The case for agreeing medicine quality checks between the UK and EU

When medicines are made, they have to be checked by the manufacturers for safety and quality in a process known as batch testing. Countries with similar high standards and regulatory checks often agree a “mutual recognition agreement” (MRA) on these batch tests, so that companies don’t have to repeat the testing when a medicine crosses a border.


Currently, medicines exported from the UK to the European Union (EU) must be retested when they cross the border and enter the EU market – while the UK accepts imports from the EU without requiring duplication of such tests. This extra step, required by the EU, complicates the supply chain for medicines, adds unnecessary burden and costs and can delay medicines reaching EU patients by an average of six weeks[i], which has to be accommodated within delivery scheduling.
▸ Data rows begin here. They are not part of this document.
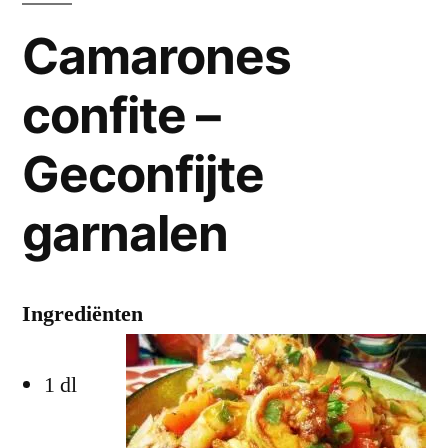
Camarones
confite –
Geconfijte
garnalen
Ingrediënten
1 dl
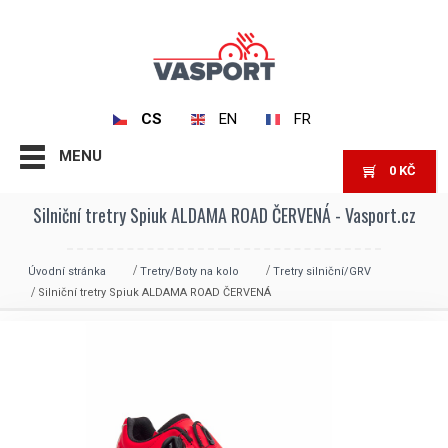
CS
EN
FR
MENU
0
KČ
Silniční tretry Spiuk ALDAMA ROAD ČERVENÁ - Vasport.cz
Úvodní stránka
Tretry/Boty na kolo
Tretry silniční/GRV
Silniční tretry Spiuk ALDAMA ROAD ČERVENÁ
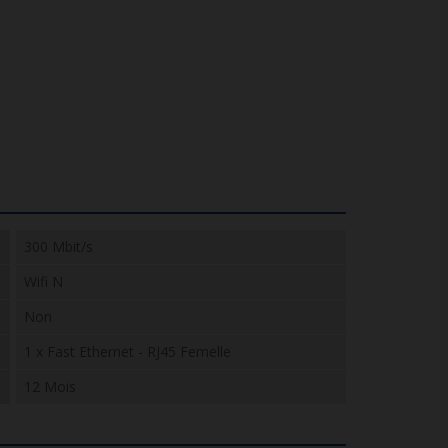
300 Mbit/s
Wifi N
Non
1 x Fast Ethernet - RJ45 Femelle
12 Mois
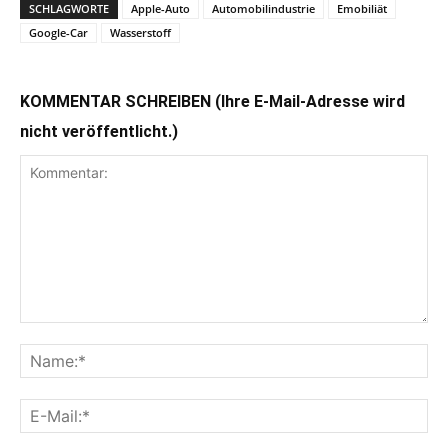
SCHLAGWORTE
Apple-Auto
Automobilindustrie
Emobiliät
Google-Car
Wasserstoff
KOMMENTAR SCHREIBEN (Ihre E-Mail-Adresse wird
nicht veröffentlicht.)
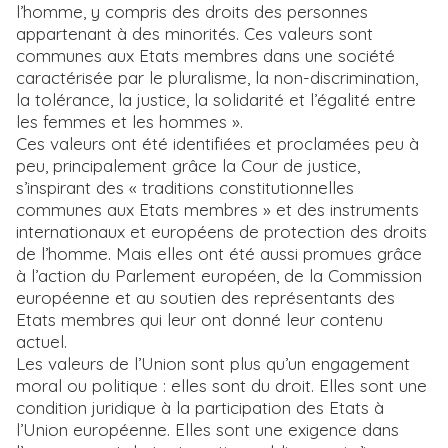
l’homme, y compris des droits des personnes
appartenant à des minorités. Ces valeurs sont
communes aux Etats membres dans une société
caractérisée par le pluralisme, la non-discrimination,
la tolérance, la justice, la solidarité et l’égalité entre
les femmes et les hommes ».
Ces valeurs ont été identifiées et proclamées peu à
peu, principalement grâce la Cour de justice,
s’inspirant des « traditions constitutionnelles
communes aux Etats membres » et des instruments
internationaux et européens de protection des droits
de l’homme. Mais elles ont été aussi promues grâce
à l’action du Parlement européen, de la Commission
européenne et au soutien des représentants des
Etats membres qui leur ont donné leur contenu
actuel.
Les valeurs de l’Union sont plus qu’un engagement
moral ou politique : elles sont du droit. Elles sont une
condition juridique à la participation des Etats à
l’Union européenne. Elles sont une exigence dans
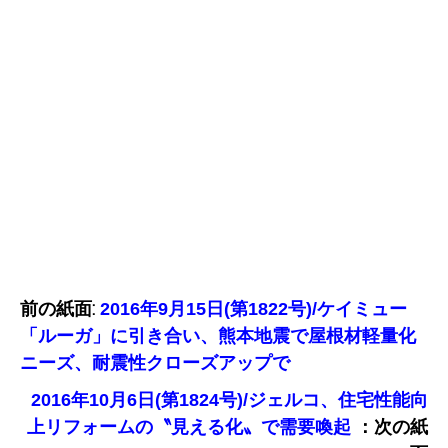
前の紙面:
2016年9月15日(第1822号)/ケイミュー
「ルーガ」に引き合い、熊本地震で屋根材軽量化
ニーズ、耐震性クローズアップで
2016年10月6日(第1824号)/ジェルコ、住宅性能向
：次の紙
上リフォームの〝見える化〟で需要喚起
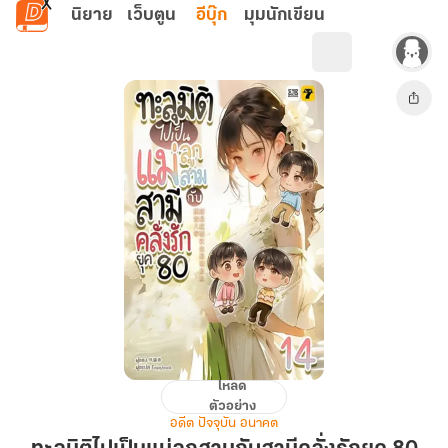
ข้ามไปยังเนื้อหาหลัก
นิยาย
เว็บตูน
อีบุ๊ก
มุมนักเขียน
โหลด
ทะลุ
ตัวอย่าง
มิติ
อดีต ปัจจุบัน อนาคต
ไป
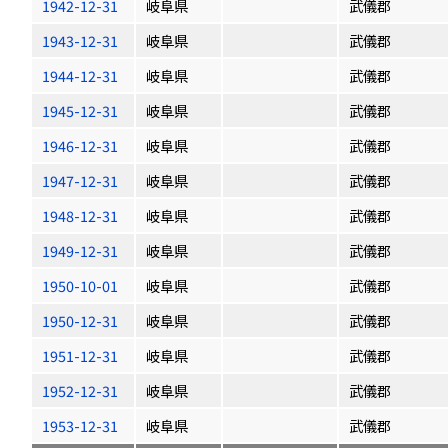
1942-12-31
岐阜県
武儀郡
1943-12-31
岐阜県
武儀郡
1944-12-31
岐阜県
武儀郡
1945-12-31
岐阜県
武儀郡
1946-12-31
岐阜県
武儀郡
1947-12-31
岐阜県
武儀郡
1948-12-31
岐阜県
武儀郡
1949-12-31
岐阜県
武儀郡
1950-10-01
岐阜県
武儀郡
1950-12-31
岐阜県
武儀郡
1951-12-31
岐阜県
武儀郡
1952-12-31
岐阜県
武儀郡
1953-12-31
岐阜県
武儀郡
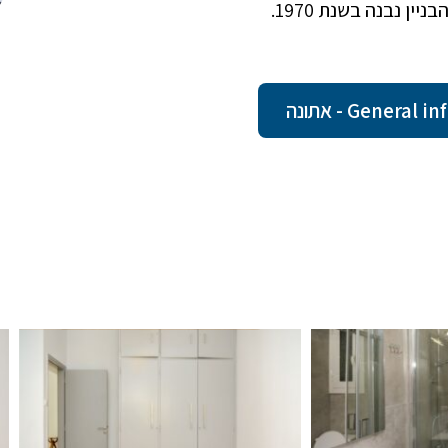
Gener - אתונה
Under the EU-UK trade deal, both sides agreed to recognise each other’s site inspections of manufacturing site, but the deal did not go as far as agreeing to mutually recognise batch tests. 

As both the UK and EU have such batch testing agreements with the same markets around the world – it is therefore arbitrary that the UK and EU do not have one.

Batch Process Small

Figure. The process for moving medicines across the border and the role of National Competent Authorities (NCAs) such as national regulators like the MHRA

Download a hi-res version of the infographic.


Batch Testing Image

Table: MRAs in place with the EU and the UK.

The benefits of a mutual recognition agreement on batch testing

Duplication of batch testing on exports from the UK to the EU has introduced a trade barrier for medicines supply, if both sides could agree to remove it would strengthen the supply chain resilience for medicines in Europe, and support the UK to become a more attractive destination for manufacturing investment by:

  • Saving time and money: almost half (46%) of all medicines and pharmaceutical products exported from the UK go to the EU.[ii] Reducing the cost of duplicating a batch test on a product exported from the UK into the EU could save businesses £1,500 per batch. i
  • Supply chain security: both the UK and EU have discussed the importance of safeguarding supply for critical goods such as medicines. They both have strategies which include working with international partners to find agreements that would make supply chains more resilient – this is one such area they should be prioritising.
  • Attracting investment into Europe: since the UK already accepts EU batch testing without the need for repeated testing, agreeing to do the same for UK batch testing going to the EU would remove another cost/benefit consideration for future investment.